/GZY_JData

Primary LanguageJupyter Notebook

For JData compeition

competition page

aims

任务描述:
参赛者需要使用京东多个品类下商品的历史销售数据,构建算法模型,预测用户在未来5天内,对某个目标品类下商品的购买意向。对于训练集中出现的每一个用户,参赛者的模型需要预测该用户在未来5天内是否购买目标品类下的商品以及所购买商品的SKU_ID。评测算法将针对参赛者提交的预测结果,计算加权得分。

To download data:

ipython notebook for data exploration and data transformation

package used: pandas, numpy, matplotlib, sklearn

Strategy

First predict customers that will make a purchase.
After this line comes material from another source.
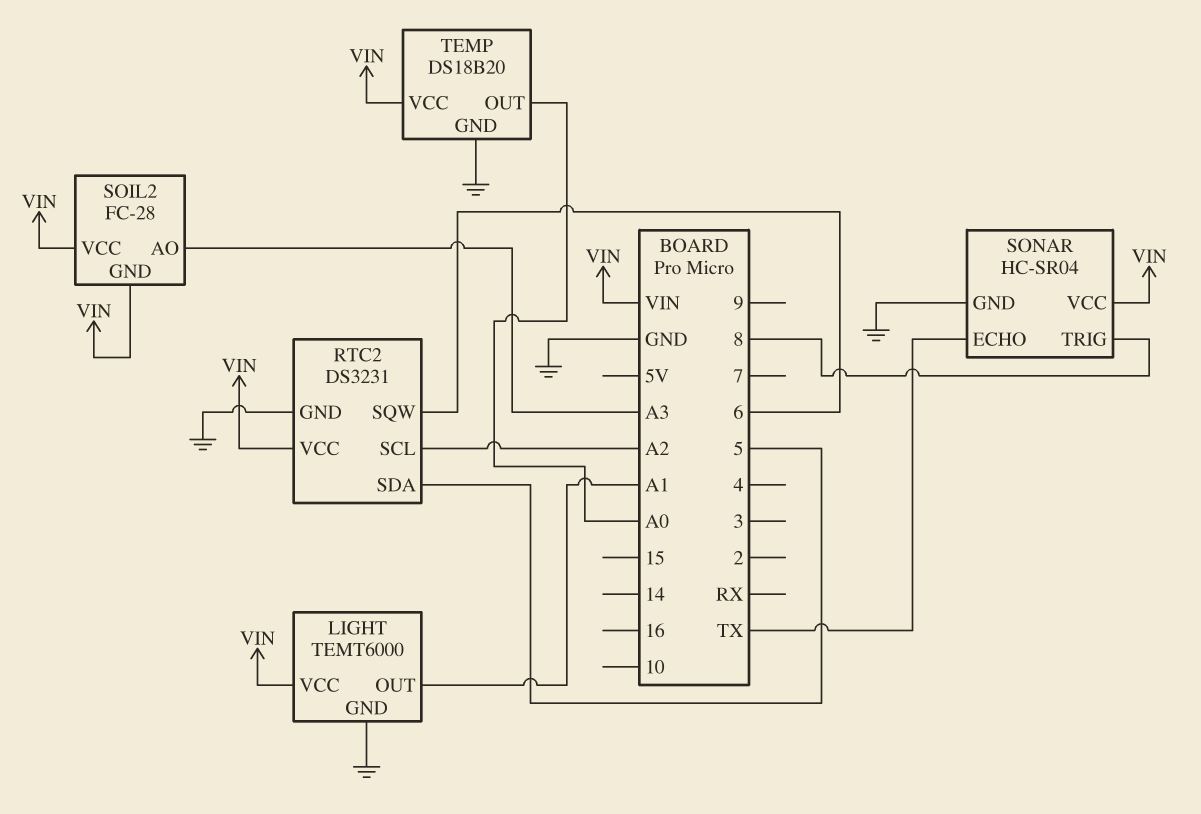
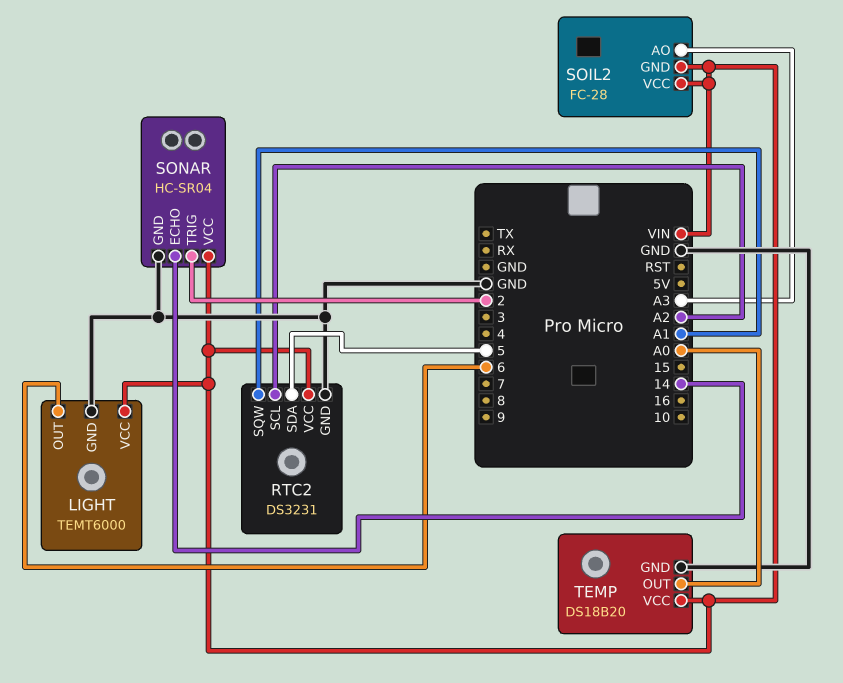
LIGHT pin OUT: A1 -> 6
RTC2 pin SQW: 6 -> A1
SONAR pin ECHO: TX -> 14
SONAR pin TRIG: 8 -> 2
Then use their history to predict products that they will get.

Algorithm: Expectation-Maximization based max likelihood estimation, using mini-batch

Model

Users can be classified into $m$ groups, with unique parameters for each group.

User behavior follows poisson distribution, for behavior type $i$, the poisson intensity for group $j$ is $\lambda_ji$. P(behavior|user in group j) is the corresponding poisson probability.

Assuming that the prior probability for a user in any group is equal, then Bayesian probability for user in group j is given as, $$ P(user in group j|behavior) = \frac{P(behavior|user in group j)}{\sum_k {P(behavior|user in group k)}} $$

Assuming that the effect of an action generates an exponential impulse of $e^{-\lambda_ji}$, then the probability for purchase at a time point is $$ P(purchase) = \sum_i {P(purchase|behavior i) * \sum {behavior * impulse}} $$

Algorithm

The algorithm alternatively updates P(purchase|behavior i) or $\lamda_ji$. The group for users in a mini-batch is determined by probability calculated from $\lambda$.

Update is performed with momentum $\mu$ to reduce the effect of noise.

Test is performed at every 100 iterations, to evaulate error.